═════ GIVEN INFORMATION ═════
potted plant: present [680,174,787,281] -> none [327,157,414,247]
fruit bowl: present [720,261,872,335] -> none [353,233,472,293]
═════
═════ GIVEN INFORMATION ═════
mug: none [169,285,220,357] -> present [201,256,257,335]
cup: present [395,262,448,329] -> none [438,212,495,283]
═════
═════ GIVEN INFORMATION ═════
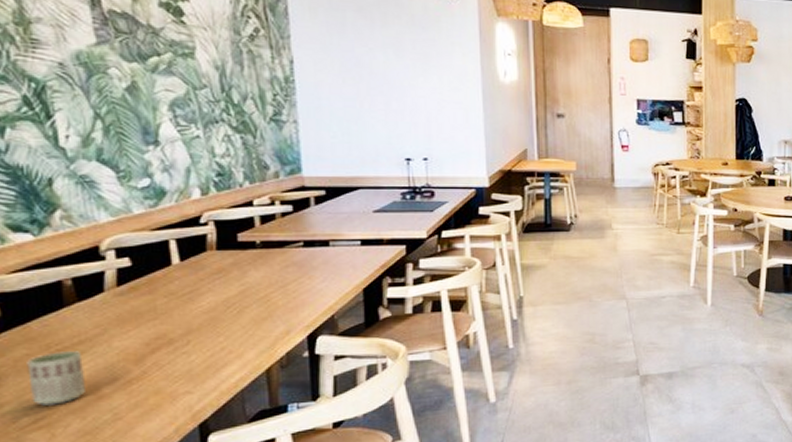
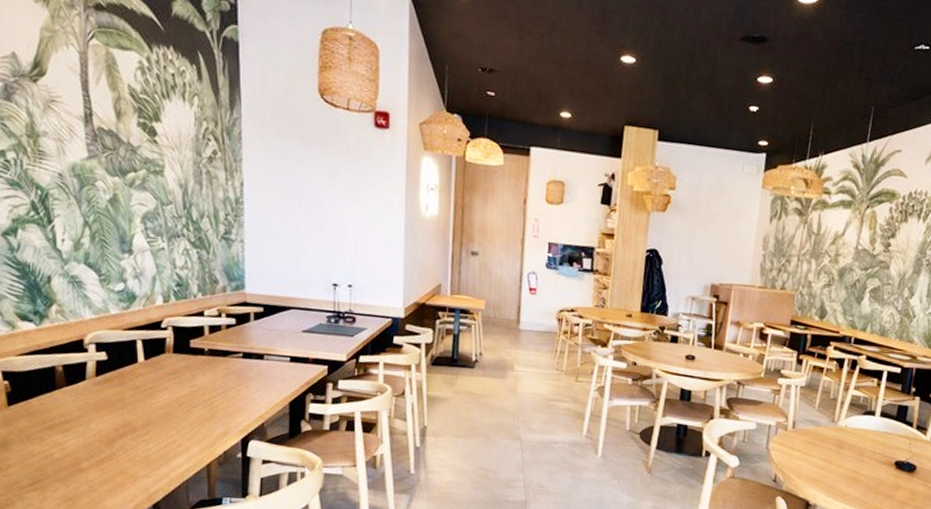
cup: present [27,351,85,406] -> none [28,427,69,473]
═════
(WORK REQUIRED) Starting at the line with "potted plant: present" and ending at the line with "fruit bowl: present", print each line of the listing above exactly, with no other lines.

(REPLY)
potted plant: present [680,174,787,281] -> none [327,157,414,247]
fruit bowl: present [720,261,872,335] -> none [353,233,472,293]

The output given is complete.